Может, я не открывал бы рта и на этот раз, если бы накануне не попались мне сочинения нашего сотоварища по творчеству. Читаю и думаю: зачем же вы, бывшие физики, математики, электронщики, журналисты, издатели, документалисты, начитавшись писателей генерации Довлатова – Алешковского, талантливо описавших прошлое, тащите теперь свой хлам под видом высокой прозы.
– Эти ваши впечатления, описания природы, жизни «отказников» нестерпимы!
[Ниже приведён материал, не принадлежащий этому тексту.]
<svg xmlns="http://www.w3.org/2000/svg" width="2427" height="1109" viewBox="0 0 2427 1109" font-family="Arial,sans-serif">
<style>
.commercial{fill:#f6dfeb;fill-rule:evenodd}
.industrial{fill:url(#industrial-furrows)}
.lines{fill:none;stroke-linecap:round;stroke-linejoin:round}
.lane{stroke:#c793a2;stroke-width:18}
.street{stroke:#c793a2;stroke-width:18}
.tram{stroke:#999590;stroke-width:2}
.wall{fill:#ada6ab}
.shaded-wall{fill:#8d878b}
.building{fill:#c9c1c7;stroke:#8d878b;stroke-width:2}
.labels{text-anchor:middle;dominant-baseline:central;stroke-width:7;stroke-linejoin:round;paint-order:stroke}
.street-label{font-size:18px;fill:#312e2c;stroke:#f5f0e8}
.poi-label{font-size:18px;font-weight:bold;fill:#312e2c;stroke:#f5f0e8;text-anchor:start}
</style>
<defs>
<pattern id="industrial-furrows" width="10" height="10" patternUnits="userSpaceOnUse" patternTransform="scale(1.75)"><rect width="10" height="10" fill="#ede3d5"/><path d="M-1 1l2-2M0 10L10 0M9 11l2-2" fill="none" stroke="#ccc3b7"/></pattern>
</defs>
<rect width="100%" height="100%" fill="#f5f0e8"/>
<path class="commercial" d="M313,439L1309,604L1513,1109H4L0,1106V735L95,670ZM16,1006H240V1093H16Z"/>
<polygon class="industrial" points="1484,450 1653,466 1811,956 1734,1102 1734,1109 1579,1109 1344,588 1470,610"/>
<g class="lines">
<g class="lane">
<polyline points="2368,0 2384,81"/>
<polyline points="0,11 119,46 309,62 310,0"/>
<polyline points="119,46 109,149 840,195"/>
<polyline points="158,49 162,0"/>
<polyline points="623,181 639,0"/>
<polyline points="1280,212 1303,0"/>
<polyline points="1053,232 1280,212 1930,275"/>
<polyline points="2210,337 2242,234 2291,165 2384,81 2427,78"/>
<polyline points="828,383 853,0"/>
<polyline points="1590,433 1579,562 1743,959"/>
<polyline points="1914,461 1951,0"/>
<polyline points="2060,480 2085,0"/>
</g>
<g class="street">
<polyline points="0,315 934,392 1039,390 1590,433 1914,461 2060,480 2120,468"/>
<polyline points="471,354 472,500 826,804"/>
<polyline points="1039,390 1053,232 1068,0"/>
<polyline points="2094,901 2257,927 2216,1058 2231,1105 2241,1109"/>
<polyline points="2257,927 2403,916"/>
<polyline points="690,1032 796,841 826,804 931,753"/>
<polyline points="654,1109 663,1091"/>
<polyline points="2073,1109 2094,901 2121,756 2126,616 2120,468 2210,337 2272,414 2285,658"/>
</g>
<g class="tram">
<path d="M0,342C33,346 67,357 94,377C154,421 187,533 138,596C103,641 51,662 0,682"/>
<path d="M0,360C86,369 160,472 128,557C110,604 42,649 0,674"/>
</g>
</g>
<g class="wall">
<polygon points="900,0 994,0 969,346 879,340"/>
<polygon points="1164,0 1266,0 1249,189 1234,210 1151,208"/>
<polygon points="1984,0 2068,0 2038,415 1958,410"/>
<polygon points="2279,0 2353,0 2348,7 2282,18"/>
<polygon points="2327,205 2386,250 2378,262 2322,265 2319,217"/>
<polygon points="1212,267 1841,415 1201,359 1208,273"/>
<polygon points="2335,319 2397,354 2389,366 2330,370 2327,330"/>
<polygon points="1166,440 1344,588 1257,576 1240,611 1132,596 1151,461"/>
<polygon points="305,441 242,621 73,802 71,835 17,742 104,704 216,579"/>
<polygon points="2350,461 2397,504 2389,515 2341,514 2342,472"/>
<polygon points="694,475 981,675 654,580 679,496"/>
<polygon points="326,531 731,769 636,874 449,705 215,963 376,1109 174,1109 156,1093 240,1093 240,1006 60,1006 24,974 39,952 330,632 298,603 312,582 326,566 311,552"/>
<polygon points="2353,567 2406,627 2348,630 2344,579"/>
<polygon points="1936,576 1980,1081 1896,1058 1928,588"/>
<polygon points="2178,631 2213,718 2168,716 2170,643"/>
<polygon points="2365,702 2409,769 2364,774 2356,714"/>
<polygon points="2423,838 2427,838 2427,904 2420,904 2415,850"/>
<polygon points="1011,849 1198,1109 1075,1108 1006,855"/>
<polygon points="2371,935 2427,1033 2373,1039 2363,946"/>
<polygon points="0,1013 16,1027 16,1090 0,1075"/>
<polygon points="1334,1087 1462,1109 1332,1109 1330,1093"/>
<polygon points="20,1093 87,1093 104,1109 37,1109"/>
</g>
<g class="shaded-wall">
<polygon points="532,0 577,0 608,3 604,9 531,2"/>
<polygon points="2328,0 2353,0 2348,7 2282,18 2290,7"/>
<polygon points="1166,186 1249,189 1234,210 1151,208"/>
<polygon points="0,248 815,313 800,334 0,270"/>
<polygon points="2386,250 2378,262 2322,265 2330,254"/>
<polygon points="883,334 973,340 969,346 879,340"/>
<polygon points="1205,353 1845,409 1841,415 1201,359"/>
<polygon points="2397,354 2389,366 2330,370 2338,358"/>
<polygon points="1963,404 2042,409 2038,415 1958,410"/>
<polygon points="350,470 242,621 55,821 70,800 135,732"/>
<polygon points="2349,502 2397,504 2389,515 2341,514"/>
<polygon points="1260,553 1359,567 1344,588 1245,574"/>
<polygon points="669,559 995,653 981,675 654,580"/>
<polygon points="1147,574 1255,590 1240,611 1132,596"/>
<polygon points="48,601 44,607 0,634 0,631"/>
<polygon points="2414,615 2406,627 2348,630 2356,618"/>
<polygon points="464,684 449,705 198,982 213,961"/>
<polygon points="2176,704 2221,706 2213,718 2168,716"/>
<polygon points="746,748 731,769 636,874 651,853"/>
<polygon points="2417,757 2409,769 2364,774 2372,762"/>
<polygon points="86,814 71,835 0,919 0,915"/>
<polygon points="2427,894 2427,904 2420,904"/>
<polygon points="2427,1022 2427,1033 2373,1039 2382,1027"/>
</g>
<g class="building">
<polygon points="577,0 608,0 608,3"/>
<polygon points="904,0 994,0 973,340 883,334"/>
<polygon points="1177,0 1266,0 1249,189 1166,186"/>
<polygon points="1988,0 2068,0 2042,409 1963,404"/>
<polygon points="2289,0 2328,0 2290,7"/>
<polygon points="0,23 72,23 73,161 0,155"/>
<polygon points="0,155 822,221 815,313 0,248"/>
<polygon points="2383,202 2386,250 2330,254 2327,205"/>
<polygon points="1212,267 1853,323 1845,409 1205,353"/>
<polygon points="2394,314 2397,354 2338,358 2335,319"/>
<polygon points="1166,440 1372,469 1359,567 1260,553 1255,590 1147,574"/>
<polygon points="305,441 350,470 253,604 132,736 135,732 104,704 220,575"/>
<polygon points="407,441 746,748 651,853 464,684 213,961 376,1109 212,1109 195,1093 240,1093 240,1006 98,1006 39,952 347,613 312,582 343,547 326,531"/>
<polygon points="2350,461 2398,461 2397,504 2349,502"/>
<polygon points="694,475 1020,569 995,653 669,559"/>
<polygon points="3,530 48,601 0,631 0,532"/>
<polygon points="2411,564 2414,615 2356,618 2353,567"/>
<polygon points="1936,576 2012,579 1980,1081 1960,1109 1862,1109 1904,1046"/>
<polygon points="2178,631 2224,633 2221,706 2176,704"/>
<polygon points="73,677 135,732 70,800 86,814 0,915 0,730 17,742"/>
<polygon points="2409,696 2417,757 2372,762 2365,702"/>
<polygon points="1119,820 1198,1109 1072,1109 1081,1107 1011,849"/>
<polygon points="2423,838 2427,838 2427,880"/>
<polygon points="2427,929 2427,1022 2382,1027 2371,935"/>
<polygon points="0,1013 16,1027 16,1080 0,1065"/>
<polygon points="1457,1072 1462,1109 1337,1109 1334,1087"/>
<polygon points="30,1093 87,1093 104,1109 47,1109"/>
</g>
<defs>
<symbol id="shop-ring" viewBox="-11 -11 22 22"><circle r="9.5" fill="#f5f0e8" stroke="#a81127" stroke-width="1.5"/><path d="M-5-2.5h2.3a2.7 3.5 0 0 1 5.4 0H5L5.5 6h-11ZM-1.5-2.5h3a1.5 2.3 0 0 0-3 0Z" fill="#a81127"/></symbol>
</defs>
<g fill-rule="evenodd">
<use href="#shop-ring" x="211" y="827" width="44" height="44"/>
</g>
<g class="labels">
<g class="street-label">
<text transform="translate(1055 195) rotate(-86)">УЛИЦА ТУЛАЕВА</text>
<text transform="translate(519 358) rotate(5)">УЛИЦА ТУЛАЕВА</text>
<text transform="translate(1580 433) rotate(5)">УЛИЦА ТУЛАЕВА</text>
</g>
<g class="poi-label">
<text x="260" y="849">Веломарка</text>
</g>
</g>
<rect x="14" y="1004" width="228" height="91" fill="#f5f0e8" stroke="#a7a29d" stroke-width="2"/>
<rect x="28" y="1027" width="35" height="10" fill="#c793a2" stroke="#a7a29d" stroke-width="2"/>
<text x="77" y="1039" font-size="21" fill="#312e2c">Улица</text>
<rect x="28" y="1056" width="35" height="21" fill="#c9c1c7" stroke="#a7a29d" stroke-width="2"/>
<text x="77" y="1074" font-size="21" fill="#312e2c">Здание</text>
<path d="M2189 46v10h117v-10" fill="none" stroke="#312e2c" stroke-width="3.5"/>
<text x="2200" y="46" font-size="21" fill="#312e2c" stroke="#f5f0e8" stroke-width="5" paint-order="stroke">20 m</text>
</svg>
Ностальгия, тоска по возлюбленным, а ля «светло-серый плащ на мне потемнел от дождя, волосы слиплись и превратились в водостоки», «холодные губы касаются ее горящей щеки», «я крутил головой, высматривая расположенных к общению вакханок», «на безрыбье недосуг кочевряжиться, и я спросил, не хотите ли, девочки, завалиться к приятелю в гости», «идите сюда, несчастные, я всех вас обыму и вы-бу, и я обнял ее, горячую, податливую», «и мы пустились в вечно волнующий путь: ласки, поцелуи, объятия»… Встречи, девки, квартиры, трахнул – не трахнул… Все достоверно, автобиографично, все кажется вам молодо и ностальгично; гибко и пластично; грустно, как прощальная краса. А тут еще и читатели вас подбадривают: ах, вкусно написано, третий раз читаю, а как будто впервые.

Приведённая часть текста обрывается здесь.